Zur Einweihung an einem Sonnabendnachmittag im Sommer 1953 fand sich alles ein, was Rang und Namen hatte. Bürgermeister Carl Tinnemeyer konnte den Regierungs- und Schulrat Wiemann, Aurich, begrüßen sowie Dr. Haase vom Kuratorium für Wirtschaftsberatung der Landjugend, Revierförster Coring aus Wiefelstede, Baumschulmeister Otto Maecker und alle Schulleiter der umliegenden Volksschulen. Die Reden der Herren können an dieser Stelle nicht mehr wiedergegeben werden, denn sie klingen noch recht deutlich nach "Blut und Boden" einer vergangenen Epoche.
Der Langholter Gemeinderat besichtigt die neue Wetterstation. |
Im Herbst 1953 besichtigten die anderen Schulräte aus ganz Ostfriesland diesen "Musterschulgarten" in Langholt. Die Ammerländer Arbeitsgemeinschaft "Wald und Schule" kam zu Besuch, und die "vorläufige" Landwirtschaftskammer Weser-Ems spendete zwei Telefonapparate für eine Verbindung von der Wetterstation zum Klassenraum. Sogar aus Japan schickten Schulkinder sieben Stück Kirschbaumkörner! Das ließ den NWDR - so hieß der Rundfunksender damals - nicht ruhen, und im Jahr 1954 berichtete ein Reporter aus Langholt über den Schulgarten, die Wetterstation und das Terranum.

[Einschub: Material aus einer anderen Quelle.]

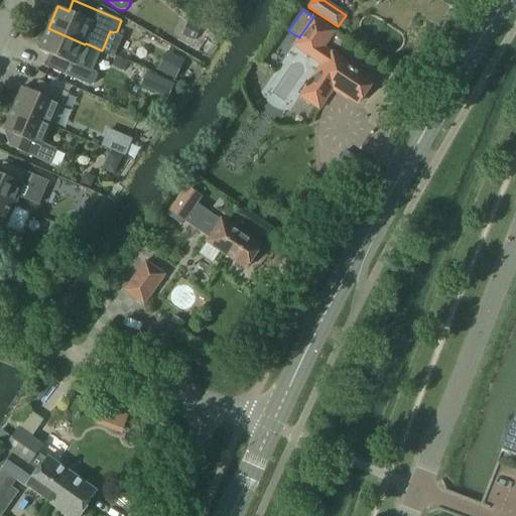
[(329,53),(321,49),(333,32),(312,18),(300,35),(299,37),(293,47),(320,66),(329,53)]
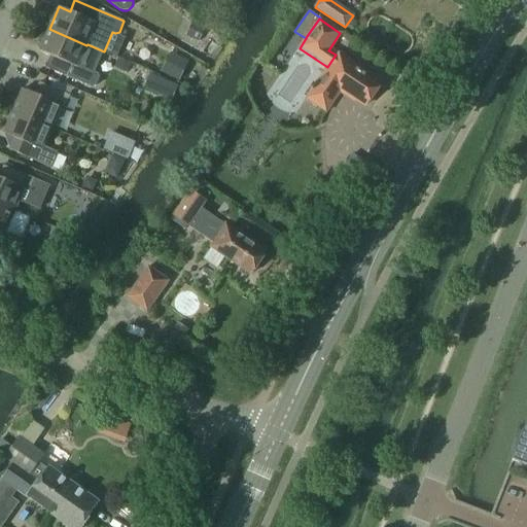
[(206,29),(196,24),(188,37),(199,42),(206,29)]
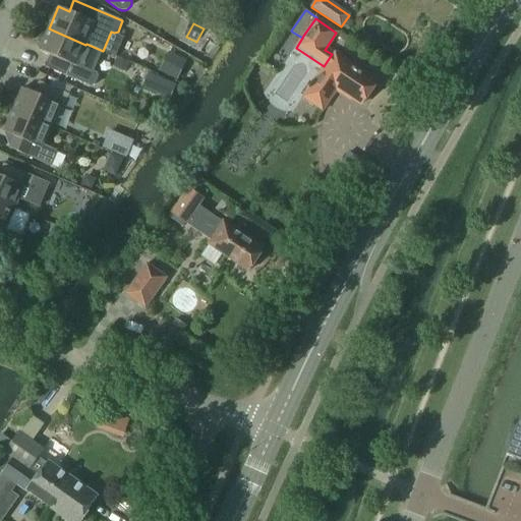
[(85,45),(49,29),(40,50),(51,55),(46,67),(92,87),(95,84),(99,76),(98,72),(96,72),(96,71),(94,71),(103,51),(87,44),(85,45)]
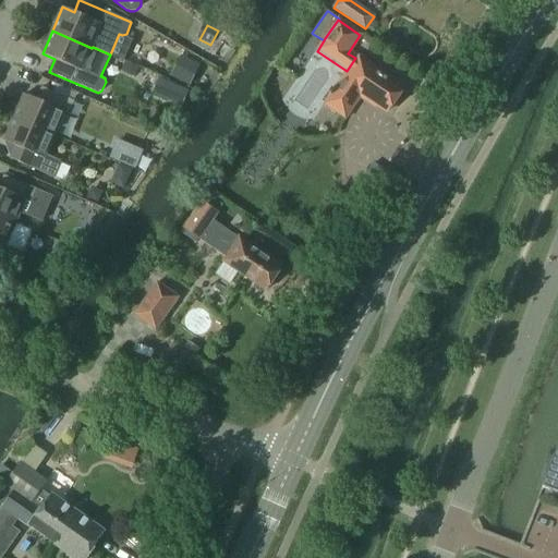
[(347,71),(334,91),(331,89),(328,95),(330,96),(324,106),(346,120),(362,96),(387,112),(402,89),(355,58),(347,71)]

Das alles ist lange her. 89 minus 53 ist 36. Vor 36 Jahren stand Langholt im Mittelpunkt. Heute gibt es offiziell kein Langholt mehr. Das Schulgebäude steht noch, aber es tollen keine Kinder mehr auf dem Schulhof. Die ersten Bäume mußten gefällt werden. Die Wetterstation wurde noch eine Zeitlang als Hühnerstall genutzt und dann abgerissen. Das Terranum wurde mit Abfall verfüllt und überdeckt. Bittere Tatsachen für die einst mustergültige Anlage. Die Schüler und ihr Lehrer werden demnächst zusammenkommen. Erinnerst du dich noch?